A British diplomat, after witnessing the iconic Pink Ball Test Match at Eden Gardens
Picture of the Eden match taken by Nick Low on Day 1

Nick Low   |   Calcutta   |   Published 28.11.19, 05:54 PM

My vision of the ‘Living Bridge’ between the United Kingdom and India is of a thick cord of the finest silk. Each brilliantly coloured strand is a separate element, exquisite and beautiful in its own right but which combines to form something that is vibrant, precious and unique. Each strand has a different, personal meaning to every one of us: both in the here and now but also taking us back to a special place in the past. For this article in t2, forgive me if I choose the stunning golden strand that is cricket.

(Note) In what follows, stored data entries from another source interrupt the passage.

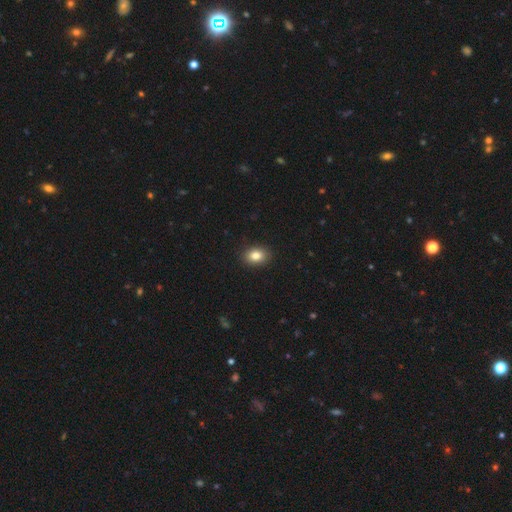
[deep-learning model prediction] Smooth or featured?
  - smooth: 83% *
  - star or artifact: 10%
  - featured or disk: 7%
How rounded?
  - in between: 69% *
  - round: 30%
  - cigar-shaped: 1%
Merging?
  - none: 90% *
  - minor disturbance: 7%
  - major disturbance: 2%
  - merger: 1%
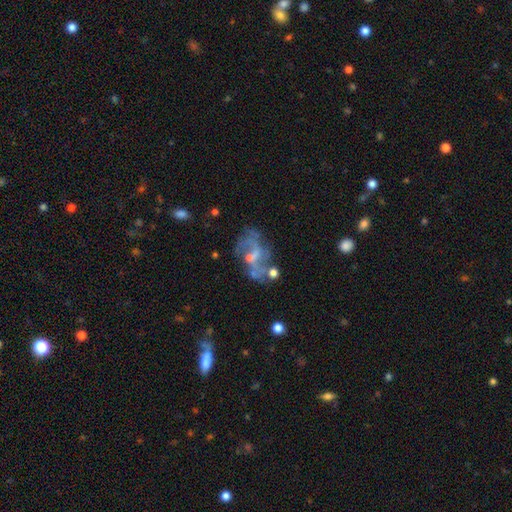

As a diplomat I work hard on behalf of my country to make the world a better place. That ranges from local action to tackle the great global issues of our time — things like climate change, stopping plastics getting into our rivers and oceans, and fighting the menace of superbugs and anti-microbial resistance.

India and the United Kingdom are working ever more closely on those and other issues as a ‘Force for Good’. It’s satisfying work. Being a diplomat also gives me the opportunity to do things, meet people and go to places that it’s hard to imagine I could do in any other walk of life. Last week… well, let’s just say that if I’ve had a better week at work in my 27 years as a diplomat, I don’t remember it! In consecutive evenings, I had the honour and privilege of meeting and talking to Ravi Shastri and Sunil Gavaskar. Those are moments that stay with you for a lifetime. In a world where terms like “world class” and “legend” are bandied about daily, these giants of the game were and are the real thing. A month after arriving in Calcutta, last week was also my first visit to Eden Gardens. Eden Gardens! The very name has a magic that excites!

As a boy, if you’d asked me the three most famous cricket grounds in the world, I’d have said Lord’s, Eden Gardens and the MCG (Melbourne Cricket Ground). And I’d say the same now. I don’t keep a “bucket list” of things to see before I die. But if I did, Eden Gardens would have been on it.

Let me start by congratulating everyone concerned with a memorable occasion. The stadium looked great. And the atmosphere was great. The tens of thousands watching were passionate, informed and sporting. Brilliant to see the odd Bangladeshi flag being waved amidst a sea of green, orange and white Indian tricolours. Bengal united by its shared love of cricket.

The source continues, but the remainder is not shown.